-- start Given passage --
Despite Success of Anti-Establishment Presidential Candidates, House and Senate Challengers Strike Out

Adrea Zopp is running an outsider campaign against Tammy Duckworth in the Illinois Senate Democratic primary. (Meredith Dake-O'Connor/CQ Roll Call file photo)
Adrea Zopp is running an outsider campaign against Tammy Duckworth in the Illinois Senate Democratic primary. (Meredith Dake-O'Connor/CQ Roll Call file photo)

PHILADELPHIA – John Fetterman is the rare candidate for U.S. Senate who belongs in dive bars like this one in north Philadelphia. But just because your candidacy is calibrated for hipsters – and there were a few dozen of them crammed into the charmingly dingy Billy Murphy’s Irish Saloon here last week – that doesn’t mean they’re going to treat you like a rock star, or even like Bernie Sanders, when you talk.  

A few in the youthful crowd clapped when the Democrat Fetterman – who’s known as much for his brawny NFL stature as his unapologetically progressive politics – was introduced. More cheered after Fetterman, 46, declared that marijuana should be made legal.  

But by the end of his five-minute speech, many had turned back to munching on their $5 hamburgers and chatting. Fetterman is supposed to be the embodiment of this year’s alleged anti-establishment wave, the mayor of Braddock, a small town near Pittsburgh, who’s trying to topple two better-known, better-funded candidates in Pennsylvania’s open-seat Democratic Senate primary.  

But a few fans aside, the people here were not intrigued – certainly not as interested as the tens of thousands who have flocked to rallies for Sanders or Donald Trump. That could explain why, six weeks before the race’s April 26 primary, his campaign is lagging in the polls and starved for money.
-- end Given passage --
-- start Records shown --
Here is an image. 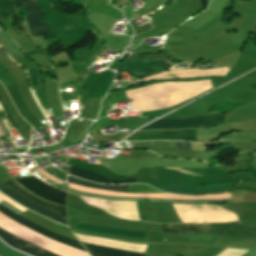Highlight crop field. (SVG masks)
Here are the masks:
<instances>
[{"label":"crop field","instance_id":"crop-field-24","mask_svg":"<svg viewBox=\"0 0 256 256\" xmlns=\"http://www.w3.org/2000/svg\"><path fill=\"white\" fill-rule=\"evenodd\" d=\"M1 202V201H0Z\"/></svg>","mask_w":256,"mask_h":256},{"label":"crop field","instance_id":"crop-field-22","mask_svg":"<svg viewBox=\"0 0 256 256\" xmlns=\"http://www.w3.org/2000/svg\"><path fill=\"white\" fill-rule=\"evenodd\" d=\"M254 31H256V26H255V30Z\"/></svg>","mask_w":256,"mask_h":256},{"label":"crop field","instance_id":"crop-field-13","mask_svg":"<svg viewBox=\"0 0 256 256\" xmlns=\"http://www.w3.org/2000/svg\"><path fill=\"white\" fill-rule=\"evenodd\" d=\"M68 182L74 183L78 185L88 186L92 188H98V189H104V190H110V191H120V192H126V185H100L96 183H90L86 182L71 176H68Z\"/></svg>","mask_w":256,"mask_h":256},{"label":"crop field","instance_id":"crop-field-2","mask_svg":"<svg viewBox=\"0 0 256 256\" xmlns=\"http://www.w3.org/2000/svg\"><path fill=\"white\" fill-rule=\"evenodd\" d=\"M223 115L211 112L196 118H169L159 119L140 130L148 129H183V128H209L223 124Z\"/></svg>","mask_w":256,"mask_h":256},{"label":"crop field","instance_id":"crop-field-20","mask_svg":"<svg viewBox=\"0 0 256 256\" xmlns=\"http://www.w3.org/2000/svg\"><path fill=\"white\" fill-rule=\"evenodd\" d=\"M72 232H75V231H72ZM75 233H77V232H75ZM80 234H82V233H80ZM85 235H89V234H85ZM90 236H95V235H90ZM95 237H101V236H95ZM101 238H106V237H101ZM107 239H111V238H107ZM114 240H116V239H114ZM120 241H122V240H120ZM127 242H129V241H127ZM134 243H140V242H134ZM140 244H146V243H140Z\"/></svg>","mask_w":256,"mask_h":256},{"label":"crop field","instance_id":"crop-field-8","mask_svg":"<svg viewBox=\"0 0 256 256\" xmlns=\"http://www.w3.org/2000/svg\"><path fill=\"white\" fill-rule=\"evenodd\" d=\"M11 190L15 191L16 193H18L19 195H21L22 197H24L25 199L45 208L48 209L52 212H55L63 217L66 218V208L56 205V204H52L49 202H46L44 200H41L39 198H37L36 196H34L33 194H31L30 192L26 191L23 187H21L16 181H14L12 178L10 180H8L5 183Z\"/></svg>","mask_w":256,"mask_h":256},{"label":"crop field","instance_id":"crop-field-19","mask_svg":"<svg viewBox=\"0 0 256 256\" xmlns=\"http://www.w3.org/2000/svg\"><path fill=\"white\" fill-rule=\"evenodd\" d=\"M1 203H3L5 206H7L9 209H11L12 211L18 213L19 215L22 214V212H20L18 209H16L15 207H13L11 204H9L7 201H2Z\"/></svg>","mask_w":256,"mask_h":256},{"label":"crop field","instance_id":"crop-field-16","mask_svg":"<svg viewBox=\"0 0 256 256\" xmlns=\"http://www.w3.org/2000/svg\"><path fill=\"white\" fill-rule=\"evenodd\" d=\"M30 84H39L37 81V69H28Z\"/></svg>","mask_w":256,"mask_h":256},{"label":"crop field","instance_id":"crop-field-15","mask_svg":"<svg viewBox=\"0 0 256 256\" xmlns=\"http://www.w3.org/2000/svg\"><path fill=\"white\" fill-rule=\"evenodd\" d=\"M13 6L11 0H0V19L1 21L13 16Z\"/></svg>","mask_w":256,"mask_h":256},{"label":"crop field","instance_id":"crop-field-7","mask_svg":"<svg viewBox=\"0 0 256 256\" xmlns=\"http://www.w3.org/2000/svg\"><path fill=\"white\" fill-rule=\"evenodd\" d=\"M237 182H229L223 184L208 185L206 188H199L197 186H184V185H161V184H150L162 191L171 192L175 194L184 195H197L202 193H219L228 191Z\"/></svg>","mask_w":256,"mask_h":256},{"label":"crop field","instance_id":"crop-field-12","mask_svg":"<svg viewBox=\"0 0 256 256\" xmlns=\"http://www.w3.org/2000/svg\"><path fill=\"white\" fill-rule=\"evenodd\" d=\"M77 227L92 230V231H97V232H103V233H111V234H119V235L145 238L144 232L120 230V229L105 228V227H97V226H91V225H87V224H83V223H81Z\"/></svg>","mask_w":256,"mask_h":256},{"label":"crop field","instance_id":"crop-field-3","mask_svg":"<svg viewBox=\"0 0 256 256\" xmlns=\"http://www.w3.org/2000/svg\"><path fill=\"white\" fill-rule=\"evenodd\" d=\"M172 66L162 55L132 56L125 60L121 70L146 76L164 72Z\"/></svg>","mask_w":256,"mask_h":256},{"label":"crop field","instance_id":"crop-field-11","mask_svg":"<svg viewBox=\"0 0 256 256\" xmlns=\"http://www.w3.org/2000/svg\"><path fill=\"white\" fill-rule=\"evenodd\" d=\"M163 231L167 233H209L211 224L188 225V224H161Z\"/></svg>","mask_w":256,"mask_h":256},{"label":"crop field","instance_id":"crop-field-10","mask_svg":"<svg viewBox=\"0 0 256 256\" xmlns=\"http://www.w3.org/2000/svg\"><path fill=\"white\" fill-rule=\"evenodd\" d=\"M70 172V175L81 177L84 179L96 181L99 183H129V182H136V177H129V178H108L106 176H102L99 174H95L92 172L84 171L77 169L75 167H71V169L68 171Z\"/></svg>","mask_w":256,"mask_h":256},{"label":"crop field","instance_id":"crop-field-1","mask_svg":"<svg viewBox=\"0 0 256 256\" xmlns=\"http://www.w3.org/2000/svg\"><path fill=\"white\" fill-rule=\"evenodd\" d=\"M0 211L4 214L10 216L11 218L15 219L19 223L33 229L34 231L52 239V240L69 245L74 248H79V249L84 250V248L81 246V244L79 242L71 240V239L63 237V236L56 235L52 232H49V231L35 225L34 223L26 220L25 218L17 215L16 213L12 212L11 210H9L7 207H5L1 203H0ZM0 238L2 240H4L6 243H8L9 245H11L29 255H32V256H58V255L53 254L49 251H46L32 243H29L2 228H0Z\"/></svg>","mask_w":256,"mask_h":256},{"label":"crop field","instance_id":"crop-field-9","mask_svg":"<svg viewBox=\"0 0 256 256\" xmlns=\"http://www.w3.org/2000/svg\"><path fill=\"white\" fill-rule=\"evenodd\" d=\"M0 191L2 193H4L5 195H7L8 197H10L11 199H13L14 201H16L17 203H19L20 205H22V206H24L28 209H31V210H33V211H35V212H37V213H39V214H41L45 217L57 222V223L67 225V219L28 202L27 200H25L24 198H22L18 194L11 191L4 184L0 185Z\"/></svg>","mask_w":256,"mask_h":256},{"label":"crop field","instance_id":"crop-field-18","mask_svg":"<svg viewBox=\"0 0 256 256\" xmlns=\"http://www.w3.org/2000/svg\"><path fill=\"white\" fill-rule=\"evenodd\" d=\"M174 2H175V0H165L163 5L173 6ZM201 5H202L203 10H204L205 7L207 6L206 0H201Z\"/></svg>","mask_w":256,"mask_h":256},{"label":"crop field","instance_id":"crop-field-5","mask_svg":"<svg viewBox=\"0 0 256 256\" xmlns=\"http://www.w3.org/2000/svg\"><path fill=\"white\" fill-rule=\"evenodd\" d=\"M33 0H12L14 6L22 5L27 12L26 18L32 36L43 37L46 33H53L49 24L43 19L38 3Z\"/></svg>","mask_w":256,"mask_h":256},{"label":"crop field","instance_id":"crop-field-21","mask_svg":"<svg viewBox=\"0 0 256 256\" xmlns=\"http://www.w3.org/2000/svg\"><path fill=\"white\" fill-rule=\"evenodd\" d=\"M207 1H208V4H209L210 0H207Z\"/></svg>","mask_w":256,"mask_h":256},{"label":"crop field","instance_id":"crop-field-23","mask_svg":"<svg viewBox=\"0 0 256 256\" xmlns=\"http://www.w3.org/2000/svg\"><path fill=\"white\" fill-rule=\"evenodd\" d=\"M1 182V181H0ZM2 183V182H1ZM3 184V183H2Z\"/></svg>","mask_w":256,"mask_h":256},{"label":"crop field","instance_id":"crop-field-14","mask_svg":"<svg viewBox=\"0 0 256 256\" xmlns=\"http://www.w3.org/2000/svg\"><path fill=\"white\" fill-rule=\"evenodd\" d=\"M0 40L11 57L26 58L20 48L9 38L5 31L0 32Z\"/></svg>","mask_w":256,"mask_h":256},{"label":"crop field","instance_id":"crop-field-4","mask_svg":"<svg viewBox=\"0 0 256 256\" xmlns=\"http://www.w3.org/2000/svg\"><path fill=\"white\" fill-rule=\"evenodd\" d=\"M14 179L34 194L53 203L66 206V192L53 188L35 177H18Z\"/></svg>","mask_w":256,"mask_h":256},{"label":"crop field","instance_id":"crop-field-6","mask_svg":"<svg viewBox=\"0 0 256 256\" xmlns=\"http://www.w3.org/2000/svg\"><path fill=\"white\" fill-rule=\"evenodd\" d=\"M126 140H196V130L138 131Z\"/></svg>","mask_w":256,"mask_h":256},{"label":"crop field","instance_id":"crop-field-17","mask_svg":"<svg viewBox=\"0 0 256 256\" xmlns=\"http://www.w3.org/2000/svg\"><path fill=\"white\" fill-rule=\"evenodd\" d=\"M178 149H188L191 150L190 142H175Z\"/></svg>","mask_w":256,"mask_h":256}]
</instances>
-- end Records shown --
-- start Records shown --
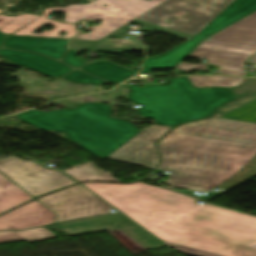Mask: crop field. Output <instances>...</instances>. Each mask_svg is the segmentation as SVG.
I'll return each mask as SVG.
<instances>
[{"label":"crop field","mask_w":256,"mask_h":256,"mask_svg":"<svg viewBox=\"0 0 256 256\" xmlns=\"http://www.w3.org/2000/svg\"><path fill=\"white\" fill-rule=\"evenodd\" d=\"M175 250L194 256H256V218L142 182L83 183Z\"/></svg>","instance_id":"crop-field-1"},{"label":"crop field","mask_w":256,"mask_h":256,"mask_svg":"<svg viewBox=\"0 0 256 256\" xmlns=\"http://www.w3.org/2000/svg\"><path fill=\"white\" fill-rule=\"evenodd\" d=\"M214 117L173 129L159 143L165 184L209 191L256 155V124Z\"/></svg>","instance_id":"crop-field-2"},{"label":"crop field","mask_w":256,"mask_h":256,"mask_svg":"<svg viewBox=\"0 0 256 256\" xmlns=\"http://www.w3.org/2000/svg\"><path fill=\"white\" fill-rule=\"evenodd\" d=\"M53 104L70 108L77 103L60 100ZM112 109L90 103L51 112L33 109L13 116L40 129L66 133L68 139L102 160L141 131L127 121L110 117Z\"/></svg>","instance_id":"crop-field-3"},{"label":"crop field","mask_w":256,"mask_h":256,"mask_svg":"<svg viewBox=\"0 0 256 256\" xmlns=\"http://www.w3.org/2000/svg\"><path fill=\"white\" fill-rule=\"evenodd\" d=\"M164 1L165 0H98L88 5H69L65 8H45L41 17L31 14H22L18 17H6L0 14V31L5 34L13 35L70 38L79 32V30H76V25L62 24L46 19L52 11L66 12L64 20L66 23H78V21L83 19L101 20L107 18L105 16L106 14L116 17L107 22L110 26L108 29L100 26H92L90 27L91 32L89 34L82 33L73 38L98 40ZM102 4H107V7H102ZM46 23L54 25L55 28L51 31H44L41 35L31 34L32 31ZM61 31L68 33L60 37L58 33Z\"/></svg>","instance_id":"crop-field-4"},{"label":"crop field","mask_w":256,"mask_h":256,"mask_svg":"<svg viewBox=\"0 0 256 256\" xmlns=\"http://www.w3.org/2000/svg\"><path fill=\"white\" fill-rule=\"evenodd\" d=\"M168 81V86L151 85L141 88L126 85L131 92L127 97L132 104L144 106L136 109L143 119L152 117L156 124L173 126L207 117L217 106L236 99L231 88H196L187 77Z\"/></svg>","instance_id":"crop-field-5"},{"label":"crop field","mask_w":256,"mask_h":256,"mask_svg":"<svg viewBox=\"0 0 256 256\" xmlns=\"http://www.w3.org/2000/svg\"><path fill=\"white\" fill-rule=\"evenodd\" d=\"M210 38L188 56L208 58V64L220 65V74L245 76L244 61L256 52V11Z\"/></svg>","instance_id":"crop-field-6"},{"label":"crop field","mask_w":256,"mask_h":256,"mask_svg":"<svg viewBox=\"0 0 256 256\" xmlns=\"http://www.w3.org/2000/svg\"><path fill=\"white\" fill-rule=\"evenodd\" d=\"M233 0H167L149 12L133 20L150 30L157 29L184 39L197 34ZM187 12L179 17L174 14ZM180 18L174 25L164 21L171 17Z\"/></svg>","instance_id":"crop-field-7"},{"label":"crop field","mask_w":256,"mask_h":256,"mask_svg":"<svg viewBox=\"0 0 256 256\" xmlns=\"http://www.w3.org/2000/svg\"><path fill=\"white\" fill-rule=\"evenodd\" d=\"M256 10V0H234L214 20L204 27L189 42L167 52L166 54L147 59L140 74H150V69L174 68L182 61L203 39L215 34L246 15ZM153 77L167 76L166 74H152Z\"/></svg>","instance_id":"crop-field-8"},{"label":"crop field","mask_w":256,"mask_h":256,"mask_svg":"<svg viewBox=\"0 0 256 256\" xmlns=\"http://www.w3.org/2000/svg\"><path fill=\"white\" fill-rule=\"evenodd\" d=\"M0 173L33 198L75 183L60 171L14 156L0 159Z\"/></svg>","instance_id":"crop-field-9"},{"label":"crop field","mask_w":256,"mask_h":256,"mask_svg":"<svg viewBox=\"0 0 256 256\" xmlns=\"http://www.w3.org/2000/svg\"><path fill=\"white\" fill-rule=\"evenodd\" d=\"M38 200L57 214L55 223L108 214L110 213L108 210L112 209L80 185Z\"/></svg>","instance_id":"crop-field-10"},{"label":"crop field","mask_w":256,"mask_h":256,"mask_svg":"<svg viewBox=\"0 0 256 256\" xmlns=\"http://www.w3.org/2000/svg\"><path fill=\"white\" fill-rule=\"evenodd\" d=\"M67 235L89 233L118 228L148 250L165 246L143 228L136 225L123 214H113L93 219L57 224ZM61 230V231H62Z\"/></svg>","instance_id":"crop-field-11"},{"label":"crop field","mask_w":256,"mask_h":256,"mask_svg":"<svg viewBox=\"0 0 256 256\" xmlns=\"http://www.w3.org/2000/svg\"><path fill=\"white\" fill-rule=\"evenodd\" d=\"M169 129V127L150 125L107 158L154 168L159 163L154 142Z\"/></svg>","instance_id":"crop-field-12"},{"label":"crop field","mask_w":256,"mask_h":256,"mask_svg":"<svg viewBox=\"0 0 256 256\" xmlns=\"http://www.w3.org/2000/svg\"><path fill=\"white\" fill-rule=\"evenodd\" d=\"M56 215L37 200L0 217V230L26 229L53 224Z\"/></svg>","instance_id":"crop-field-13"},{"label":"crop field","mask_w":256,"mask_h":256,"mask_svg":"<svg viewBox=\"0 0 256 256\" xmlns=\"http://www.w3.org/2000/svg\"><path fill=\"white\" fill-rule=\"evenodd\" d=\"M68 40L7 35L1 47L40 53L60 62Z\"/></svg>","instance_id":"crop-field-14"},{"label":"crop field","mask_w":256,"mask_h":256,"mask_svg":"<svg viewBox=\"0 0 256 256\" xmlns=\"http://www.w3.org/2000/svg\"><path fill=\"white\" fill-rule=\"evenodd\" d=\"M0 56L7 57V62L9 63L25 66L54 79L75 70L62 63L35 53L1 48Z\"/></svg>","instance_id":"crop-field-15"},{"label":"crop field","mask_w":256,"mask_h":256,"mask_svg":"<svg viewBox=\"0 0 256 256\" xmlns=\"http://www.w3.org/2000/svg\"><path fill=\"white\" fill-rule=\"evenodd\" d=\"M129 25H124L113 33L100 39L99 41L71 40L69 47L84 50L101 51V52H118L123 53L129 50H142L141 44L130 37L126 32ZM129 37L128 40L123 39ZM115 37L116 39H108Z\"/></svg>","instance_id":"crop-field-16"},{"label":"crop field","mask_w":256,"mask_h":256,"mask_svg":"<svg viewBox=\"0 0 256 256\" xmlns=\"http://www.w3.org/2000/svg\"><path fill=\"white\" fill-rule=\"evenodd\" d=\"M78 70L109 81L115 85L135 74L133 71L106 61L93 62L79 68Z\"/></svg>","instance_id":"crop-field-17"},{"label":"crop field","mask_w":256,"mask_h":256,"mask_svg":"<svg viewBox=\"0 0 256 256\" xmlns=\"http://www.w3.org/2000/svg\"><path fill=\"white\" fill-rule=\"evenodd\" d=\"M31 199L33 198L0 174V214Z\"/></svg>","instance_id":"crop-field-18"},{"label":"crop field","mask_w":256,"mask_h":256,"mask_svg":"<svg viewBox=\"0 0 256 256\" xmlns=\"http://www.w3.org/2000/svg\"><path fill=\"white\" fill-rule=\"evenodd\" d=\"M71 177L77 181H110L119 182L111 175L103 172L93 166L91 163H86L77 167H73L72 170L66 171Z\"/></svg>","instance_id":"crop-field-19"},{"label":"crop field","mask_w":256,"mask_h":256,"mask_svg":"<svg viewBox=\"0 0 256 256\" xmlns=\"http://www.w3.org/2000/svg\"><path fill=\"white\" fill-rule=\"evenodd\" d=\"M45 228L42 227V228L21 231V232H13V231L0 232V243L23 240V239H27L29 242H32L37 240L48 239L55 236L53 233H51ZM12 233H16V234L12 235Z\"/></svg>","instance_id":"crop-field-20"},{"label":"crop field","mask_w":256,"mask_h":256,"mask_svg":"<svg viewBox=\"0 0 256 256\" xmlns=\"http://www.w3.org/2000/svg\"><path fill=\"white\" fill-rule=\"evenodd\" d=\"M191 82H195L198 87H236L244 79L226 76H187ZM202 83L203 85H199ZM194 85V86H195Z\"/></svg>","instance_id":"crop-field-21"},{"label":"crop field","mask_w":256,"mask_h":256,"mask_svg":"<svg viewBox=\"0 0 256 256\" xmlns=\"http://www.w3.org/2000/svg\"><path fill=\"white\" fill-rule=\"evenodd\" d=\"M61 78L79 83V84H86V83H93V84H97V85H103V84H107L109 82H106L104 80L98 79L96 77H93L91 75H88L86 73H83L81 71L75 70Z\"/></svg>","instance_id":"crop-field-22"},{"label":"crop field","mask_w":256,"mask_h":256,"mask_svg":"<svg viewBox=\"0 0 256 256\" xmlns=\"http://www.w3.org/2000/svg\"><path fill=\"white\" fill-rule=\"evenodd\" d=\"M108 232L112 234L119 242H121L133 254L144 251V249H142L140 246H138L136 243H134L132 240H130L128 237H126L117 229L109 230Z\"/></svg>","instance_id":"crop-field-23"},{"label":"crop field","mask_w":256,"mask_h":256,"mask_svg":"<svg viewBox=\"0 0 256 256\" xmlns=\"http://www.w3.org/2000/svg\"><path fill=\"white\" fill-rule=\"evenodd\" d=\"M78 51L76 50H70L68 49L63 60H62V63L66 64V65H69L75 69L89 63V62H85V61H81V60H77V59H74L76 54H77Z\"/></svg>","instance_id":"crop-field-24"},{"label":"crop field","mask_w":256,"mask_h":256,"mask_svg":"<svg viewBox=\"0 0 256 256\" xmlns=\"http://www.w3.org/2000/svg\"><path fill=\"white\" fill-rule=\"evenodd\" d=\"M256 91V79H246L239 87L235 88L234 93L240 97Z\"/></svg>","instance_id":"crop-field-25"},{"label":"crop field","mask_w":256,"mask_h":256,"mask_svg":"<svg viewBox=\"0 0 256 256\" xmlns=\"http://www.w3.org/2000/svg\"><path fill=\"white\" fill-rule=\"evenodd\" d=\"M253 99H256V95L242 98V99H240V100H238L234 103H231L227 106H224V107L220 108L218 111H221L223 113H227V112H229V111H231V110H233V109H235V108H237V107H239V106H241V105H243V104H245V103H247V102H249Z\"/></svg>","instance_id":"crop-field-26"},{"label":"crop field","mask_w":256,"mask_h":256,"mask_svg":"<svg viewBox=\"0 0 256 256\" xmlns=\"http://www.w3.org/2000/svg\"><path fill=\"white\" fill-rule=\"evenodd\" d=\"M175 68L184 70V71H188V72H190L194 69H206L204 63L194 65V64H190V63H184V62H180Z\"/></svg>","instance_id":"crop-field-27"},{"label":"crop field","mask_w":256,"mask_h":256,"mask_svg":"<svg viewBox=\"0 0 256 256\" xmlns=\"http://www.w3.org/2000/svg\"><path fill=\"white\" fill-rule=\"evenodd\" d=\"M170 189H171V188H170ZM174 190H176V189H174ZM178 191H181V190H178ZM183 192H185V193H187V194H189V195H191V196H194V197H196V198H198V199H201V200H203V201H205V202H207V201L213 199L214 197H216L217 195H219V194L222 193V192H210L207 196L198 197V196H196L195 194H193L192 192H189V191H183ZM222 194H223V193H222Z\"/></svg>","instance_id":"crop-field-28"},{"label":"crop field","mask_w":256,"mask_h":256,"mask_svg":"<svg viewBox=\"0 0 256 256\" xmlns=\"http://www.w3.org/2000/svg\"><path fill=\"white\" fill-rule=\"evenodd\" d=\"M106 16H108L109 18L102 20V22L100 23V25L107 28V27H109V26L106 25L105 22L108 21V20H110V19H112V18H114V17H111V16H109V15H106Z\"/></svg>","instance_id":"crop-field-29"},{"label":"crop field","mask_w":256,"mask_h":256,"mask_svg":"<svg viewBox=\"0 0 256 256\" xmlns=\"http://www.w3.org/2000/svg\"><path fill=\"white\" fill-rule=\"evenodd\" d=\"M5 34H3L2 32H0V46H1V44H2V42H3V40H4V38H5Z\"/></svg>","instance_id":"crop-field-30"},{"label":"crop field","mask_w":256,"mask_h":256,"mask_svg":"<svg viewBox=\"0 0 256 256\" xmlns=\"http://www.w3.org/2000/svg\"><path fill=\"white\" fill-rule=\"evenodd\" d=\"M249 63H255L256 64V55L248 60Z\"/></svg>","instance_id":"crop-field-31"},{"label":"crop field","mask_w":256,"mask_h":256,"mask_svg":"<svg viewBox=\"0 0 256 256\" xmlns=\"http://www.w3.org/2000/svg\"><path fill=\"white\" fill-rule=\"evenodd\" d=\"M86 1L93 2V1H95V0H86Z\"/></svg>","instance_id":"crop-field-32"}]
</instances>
-- end Records shown --
### Requests
- 1) Transcribe the Fetterman campaign article word for word, starting at "A few in the" and ending at "be made legal.".
- 2) Write the next part of the Fetterman campaign article, picking up after its final sentence.

### Answers for this exercise
- 1)
A few in the youthful crowd clapped when the Democrat Fetterman – who’s known as much for his brawny NFL stature as his unapologetically progressive politics – was introduced. More cheered after Fetterman, 46, declared that marijuana should be made legal.

- 2)
For political outsiders in both parties running in House and Senate primaries this year, it’s a surprisingly common story. The success  Sanders and Trump have had in the Democratic and Republican presidential primaries has yet to translate down the ballot.  

In addition to Fetterman, two outsider candidates in Democratic Senate primaries – Andrea Zopp in Illinois and P.G. Sittenfeld in Ohio – are poised to suffer huge losses Tuesday in their primaries against establishment-backed favorites, according to polls. All House Republican incumbents in Texas won their primaries earlier this month. And Sen. Richard Shelby easily won his GOP primary in Alabama despite Trump’s and Ted Cruz’s popularity in the South, which some conservatives had hoped would give momentum to the incumbent’s conservative challenger.  

It’s too early to rule out upsets later in the primary calendar. But this year’s early returns are proof that, compared to the presidential race, harnessing the electorate’s anti-establishment mood is a much harder task in House and Senate contests, according to political strategists.  

“I was hoping that anti-Washington, pro-Trump, pro-Cruz, pro-Carson sentiment would boil down into those races,” said David Bossie, president and chairman of the conservative group Citizens United, which opposed Shelby’s re-election. “And what we’re seeing is that, so far, the presidential primaries just suck up so much oxygen that people don’t focus on these other races.”  

The difference between outsider campaigns for the House and Senate and outsider campaigns for president comes down to two major factors: media coverage and money. There’s no wall-to-wall cable news coverage of down-ballot efforts. There’s rarely any TV coverage at all, in fact, even from local news, or big stories in digital and print media.  

Sanders, for instance, has side-stepped Hillary Clinton’s institutional support by earning media coverage, which has allowed him to spread his message and draw supporters. That in turn has helped him raise money from an army of small-dollar contributors, whose assistance has helped the senator from Vermont exceed Clinton’s monthly fund-raising hauls.  

Senate Democratic candidates such as Sittenfeld and Zopp could barely arrange a debate against their well-heeled foes (former Gov. Ted Strickland and Rep. Tammy Duckworth, respectively).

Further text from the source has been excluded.